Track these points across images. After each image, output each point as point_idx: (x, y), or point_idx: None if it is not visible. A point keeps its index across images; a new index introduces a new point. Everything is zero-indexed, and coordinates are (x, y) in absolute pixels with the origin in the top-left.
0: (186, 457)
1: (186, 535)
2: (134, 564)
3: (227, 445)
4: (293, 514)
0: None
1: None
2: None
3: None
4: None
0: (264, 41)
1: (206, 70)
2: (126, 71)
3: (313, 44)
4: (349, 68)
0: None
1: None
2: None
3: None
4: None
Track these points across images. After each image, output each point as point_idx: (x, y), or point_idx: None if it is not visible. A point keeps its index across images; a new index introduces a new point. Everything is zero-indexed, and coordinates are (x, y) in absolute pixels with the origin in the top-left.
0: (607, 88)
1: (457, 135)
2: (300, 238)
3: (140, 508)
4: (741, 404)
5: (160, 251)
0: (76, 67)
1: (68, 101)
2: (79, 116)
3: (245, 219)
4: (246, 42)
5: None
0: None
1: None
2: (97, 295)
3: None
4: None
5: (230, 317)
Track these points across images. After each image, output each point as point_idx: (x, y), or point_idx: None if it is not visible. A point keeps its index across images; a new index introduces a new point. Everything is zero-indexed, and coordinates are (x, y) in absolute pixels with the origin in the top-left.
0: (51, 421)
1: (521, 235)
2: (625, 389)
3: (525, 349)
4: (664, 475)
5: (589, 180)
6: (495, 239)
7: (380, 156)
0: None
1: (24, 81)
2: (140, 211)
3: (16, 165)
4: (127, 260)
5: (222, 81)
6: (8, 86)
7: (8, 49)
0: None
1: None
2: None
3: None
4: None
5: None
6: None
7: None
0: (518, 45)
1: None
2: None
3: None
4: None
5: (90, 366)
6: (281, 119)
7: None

----------

Can you reproduce every line of the listing above verbatim, from start to finish?

Track these points across images. After each image, output each point as point_idx: (x, y), or point_idx: None if it is not visible. A point keeps its index across images; a new index introduces a new point. Everything is zero-indexed, and coordinates are (x, y) in absolute pixels with the origin in the top-left.
0: (186, 457)
1: (186, 535)
2: (134, 564)
3: (227, 445)
4: (293, 514)
0: None
1: None
2: None
3: None
4: None
0: (264, 41)
1: (206, 70)
2: (126, 71)
3: (313, 44)
4: (349, 68)
0: None
1: None
2: None
3: None
4: None
Track these points across images. After each image, output each point as point_idx: (x, y), or point_idx: None if it is not visible. A point keeps its index across images; a new index introduces a new point. Everything is zero-indexed, and coordinates are (x, y) in absolute pixels with the origin in the top-left.
0: (607, 88)
1: (457, 135)
2: (300, 238)
3: (140, 508)
4: (741, 404)
5: (160, 251)
0: (76, 67)
1: (68, 101)
2: (79, 116)
3: (245, 219)
4: (246, 42)
5: None
0: None
1: None
2: (97, 295)
3: None
4: None
5: (230, 317)
Track these points across images. After each image, output each point as point_idx: (x, y), or point_idx: None if it is not visible. A point keeps its index across images; a new index introduces a new point. Everything is zero-indexed, and coordinates are (x, y) in absolute pixels with the origin in the top-left.
0: (51, 421)
1: (521, 235)
2: (625, 389)
3: (525, 349)
4: (664, 475)
5: (589, 180)
6: (495, 239)
7: (380, 156)
0: None
1: (24, 81)
2: (140, 211)
3: (16, 165)
4: (127, 260)
5: (222, 81)
6: (8, 86)
7: (8, 49)
0: None
1: None
2: None
3: None
4: None
5: None
6: None
7: None
0: (518, 45)
1: None
2: None
3: None
4: None
5: (90, 366)
6: (281, 119)
7: None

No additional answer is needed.